_练习目标:_ 从选段中含有“谁给咱看门啊?你去吃吧,回来”的那句开始，一字不改地打印到“回去你就知道了,母亲笑着说。”为止，这几个字也要打印出来。

_选段:_

================================

今天是我和爱人结婚23周年的纪念日。
在这令人难忘的日子里,我打算请爱人到饭店吃一顿现成的饭,享受一下被人服务的感觉。从早上起来,到下午生意特别的好。中午饭,我们都没有吃成。一直到晚上,电视里预告今夜有小雨,我和爱人拖着疲惫不堪的身体,又用塑料纸将水泥和钢筋、机器盖了个遍。
走,我请你吃饭!
谁给咱看门啊?你去吃吧,回来给我捎一点就行。从饭店回来,看着爱人昏昏欲睡的样子,我打心里同情她,感激她·······
1. 订婚
1985年正月十五那天上午,天空中飘飘洒洒地下着小雪,我和几个同学在打麦场上学骑自行车(我姑父当时开了个杂修店,一辆修好的自行车,人家还未来骑,在我多次央求下,姑父同意让我推出来),我们轮换着学,个个都把外边的小袄脱了下来,只穿了一件红红的秋衣。正当我们学得汗流浃背时,母亲叫我回去。啥事?我很不情愿的问了一句。回去你就知道了,母亲笑着说。

================================

_分析数据:_
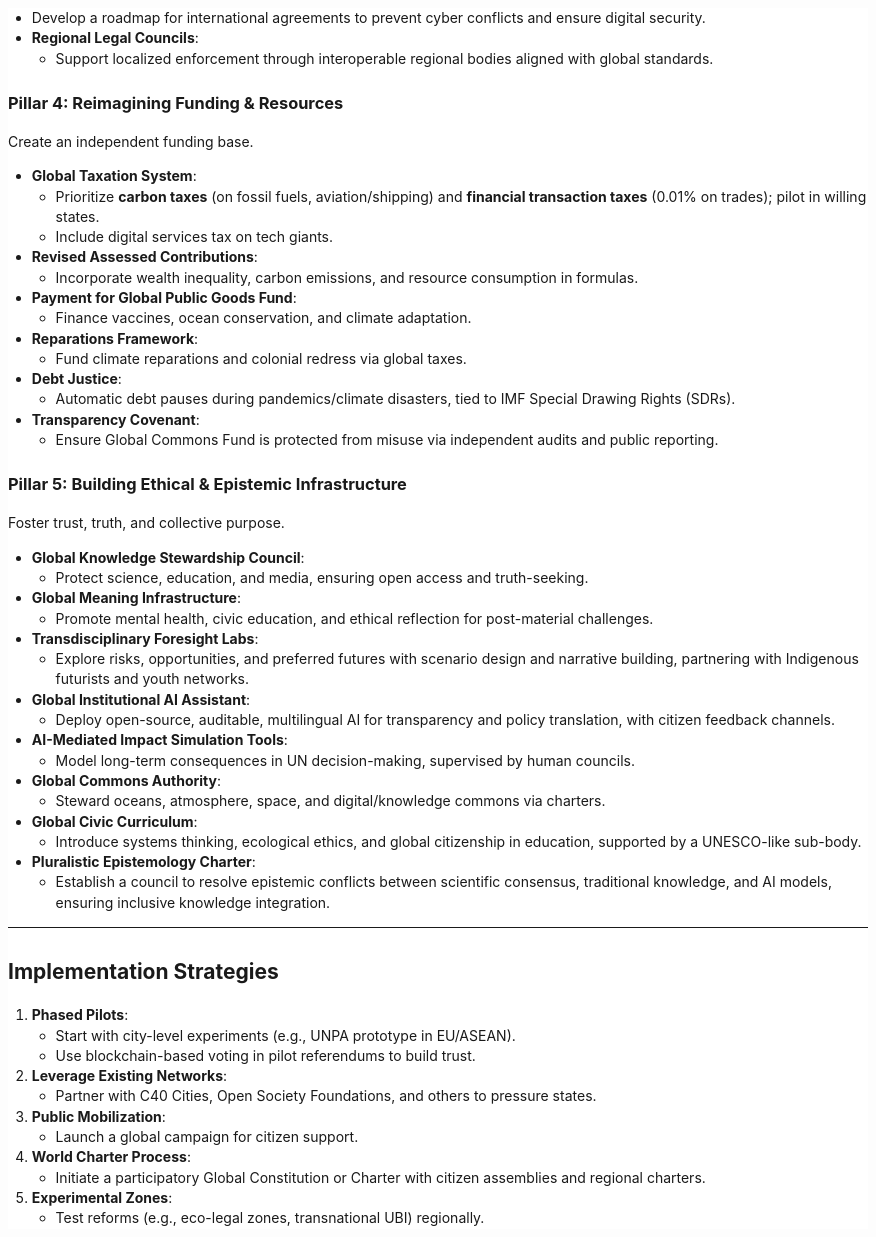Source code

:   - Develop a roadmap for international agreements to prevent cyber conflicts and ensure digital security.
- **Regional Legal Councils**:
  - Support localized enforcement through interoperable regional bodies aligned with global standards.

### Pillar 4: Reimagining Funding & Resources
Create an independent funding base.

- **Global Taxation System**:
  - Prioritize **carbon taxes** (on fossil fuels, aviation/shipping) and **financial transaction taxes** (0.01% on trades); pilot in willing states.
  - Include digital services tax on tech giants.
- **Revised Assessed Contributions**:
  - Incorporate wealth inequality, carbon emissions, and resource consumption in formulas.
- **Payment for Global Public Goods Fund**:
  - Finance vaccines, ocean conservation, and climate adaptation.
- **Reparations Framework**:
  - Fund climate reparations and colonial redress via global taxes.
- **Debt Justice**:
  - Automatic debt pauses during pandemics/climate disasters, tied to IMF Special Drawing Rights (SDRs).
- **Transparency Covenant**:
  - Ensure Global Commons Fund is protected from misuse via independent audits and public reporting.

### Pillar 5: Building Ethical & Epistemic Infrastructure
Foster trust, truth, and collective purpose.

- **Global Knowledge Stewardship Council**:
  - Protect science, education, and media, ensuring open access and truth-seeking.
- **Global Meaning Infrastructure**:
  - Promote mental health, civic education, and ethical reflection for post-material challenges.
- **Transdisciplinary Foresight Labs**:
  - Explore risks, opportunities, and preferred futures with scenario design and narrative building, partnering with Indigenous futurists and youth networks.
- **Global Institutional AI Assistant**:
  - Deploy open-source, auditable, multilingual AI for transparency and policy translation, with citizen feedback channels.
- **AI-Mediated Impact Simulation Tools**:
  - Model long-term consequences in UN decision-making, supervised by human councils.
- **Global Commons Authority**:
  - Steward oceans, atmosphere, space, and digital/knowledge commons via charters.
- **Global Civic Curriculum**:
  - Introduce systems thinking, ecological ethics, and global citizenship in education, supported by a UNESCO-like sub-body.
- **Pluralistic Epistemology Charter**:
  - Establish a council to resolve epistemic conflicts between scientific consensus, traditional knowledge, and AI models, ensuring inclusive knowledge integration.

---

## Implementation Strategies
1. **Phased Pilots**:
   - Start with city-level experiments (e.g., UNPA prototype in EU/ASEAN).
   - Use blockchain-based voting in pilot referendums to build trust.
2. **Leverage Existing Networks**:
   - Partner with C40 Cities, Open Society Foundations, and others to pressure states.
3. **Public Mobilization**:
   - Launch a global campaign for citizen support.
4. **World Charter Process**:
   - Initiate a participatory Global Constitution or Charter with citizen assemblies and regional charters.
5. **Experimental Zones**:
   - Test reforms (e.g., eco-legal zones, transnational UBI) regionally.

================================

_练习作答:_
谁给咱看门啊?你去吃吧,回来给我捎一点就行。从饭店回来,看着爱人昏昏欲睡的样子,我打心里同情她,感激她·······
1. 订婚
1985年正月十五那天上午,天空中飘飘洒洒地下着小雪,我和几个同学在打麦场上学骑自行车(我姑父当时开了个杂修店,一辆修好的自行车,人家还未来骑,在我多次央求下,姑父同意让我推出来),我们轮换着学,个个都把外边的小袄脱了下来,只穿了一件红红的秋衣。正当我们学得汗流浃背时,母亲叫我回去。啥事?我很不情愿的问了一句。回去你就知道了,母亲笑着说。